* **About this task**
Look for the word "output" in the entries and copy every line where it shows up.

(Electronics source listings)
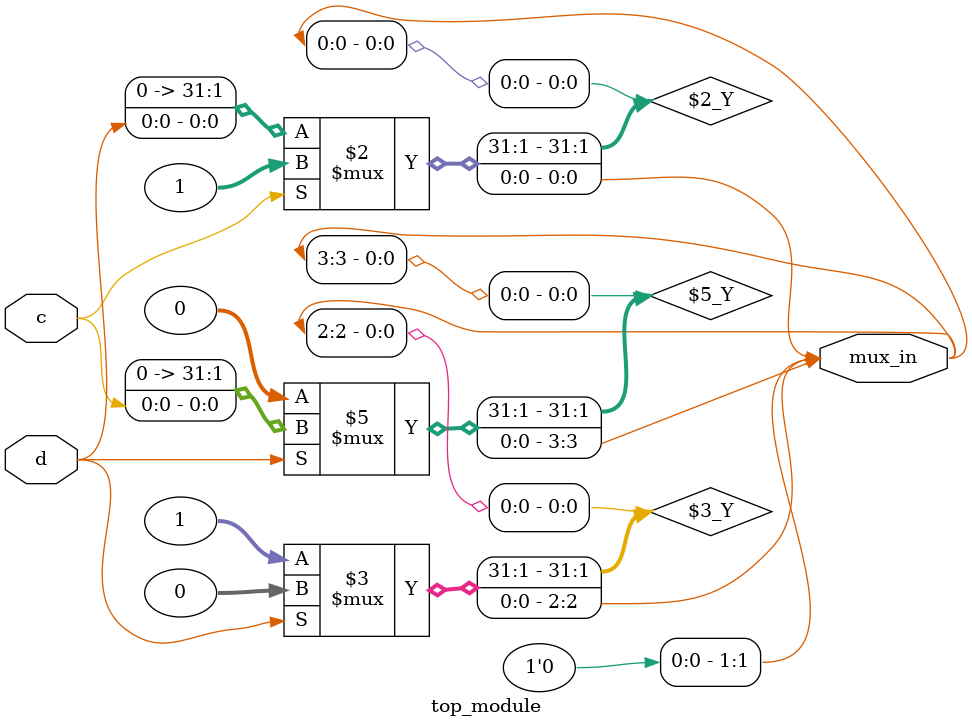
<source format=v>
module top_module (
    input c,
    input d,
    output [3:0] mux_in
);  //  (s ? a : b)
      
    assign mux_in[0] = c ? 1 : d;
    assign mux_in[1] = 0;
    assign mux_in[2] = d ? 0 : 1;
    assign mux_in[3] = d ? c : 0;
  
endmodule

</source>
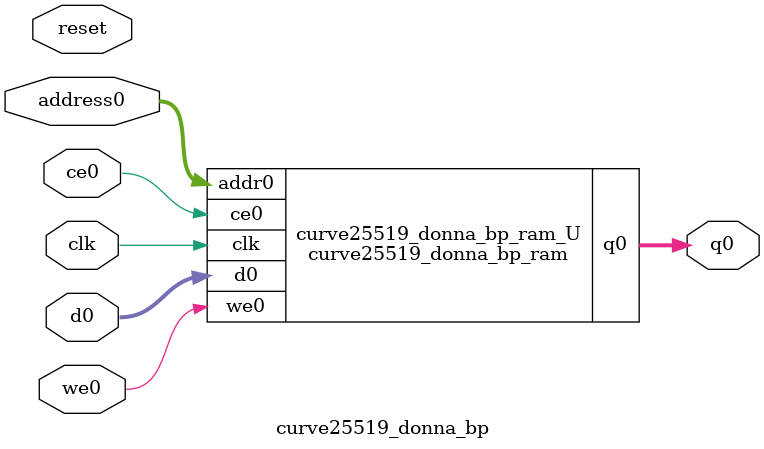
<source format=v>

`timescale 1 ns / 1 ps
module curve25519_donna_bp_ram (addr0, ce0, d0, we0, q0,  clk);

parameter DWIDTH = 26;
parameter AWIDTH = 4;
parameter MEM_SIZE = 10;

input[AWIDTH-1:0] addr0;
input ce0;
input[DWIDTH-1:0] d0;
input we0;
output reg[DWIDTH-1:0] q0;
input clk;

(* ram_style = "distributed" *)reg [DWIDTH-1:0] ram[0:MEM_SIZE-1];




always @(posedge clk)  
begin 
    if (ce0) 
    begin
        if (we0) 
        begin 
            ram[addr0] <= d0; 
            q0 <= d0;
        end 
        else 
            q0 <= ram[addr0];
    end
end


endmodule


`timescale 1 ns / 1 ps
module curve25519_donna_bp(
    reset,
    clk,
    address0,
    ce0,
    we0,
    d0,
    q0);

parameter DataWidth = 32'd26;
parameter AddressRange = 32'd10;
parameter AddressWidth = 32'd4;
input reset;
input clk;
input[AddressWidth - 1:0] address0;
input ce0;
input we0;
input[DataWidth - 1:0] d0;
output[DataWidth - 1:0] q0;



curve25519_donna_bp_ram curve25519_donna_bp_ram_U(
    .clk( clk ),
    .addr0( address0 ),
    .ce0( ce0 ),
    .d0( d0 ),
    .we0( we0 ),
    .q0( q0 ));

endmodule


</source>
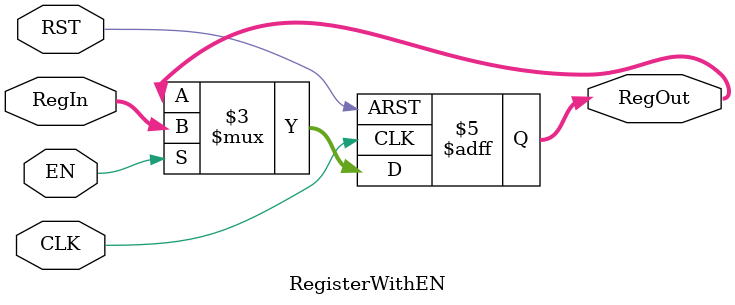
<source format=v>
module RegisterWithEN #(
    parameter Reg_width = 'd32
) (
    input  wire                   CLK,
    input  wire                   RST,
    input  wire                   EN,
    input  wire   [Reg_width-1:0] RegIn,
    output reg    [Reg_width-1:0] RegOut
);

//Instruction register logic
always @(posedge CLK or negedge RST) begin
    if (!RST) begin
        RegOut <= 'b0;
    end

    else if (EN) begin
        RegOut <= RegIn;
    end
end 
endmodule
</source>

* **Task answer**
    output [3:0] mux_in
output reg[DWIDTH-1:0] q0;
output[DataWidth - 1:0] q0;
    output reg    [Reg_width-1:0] RegOut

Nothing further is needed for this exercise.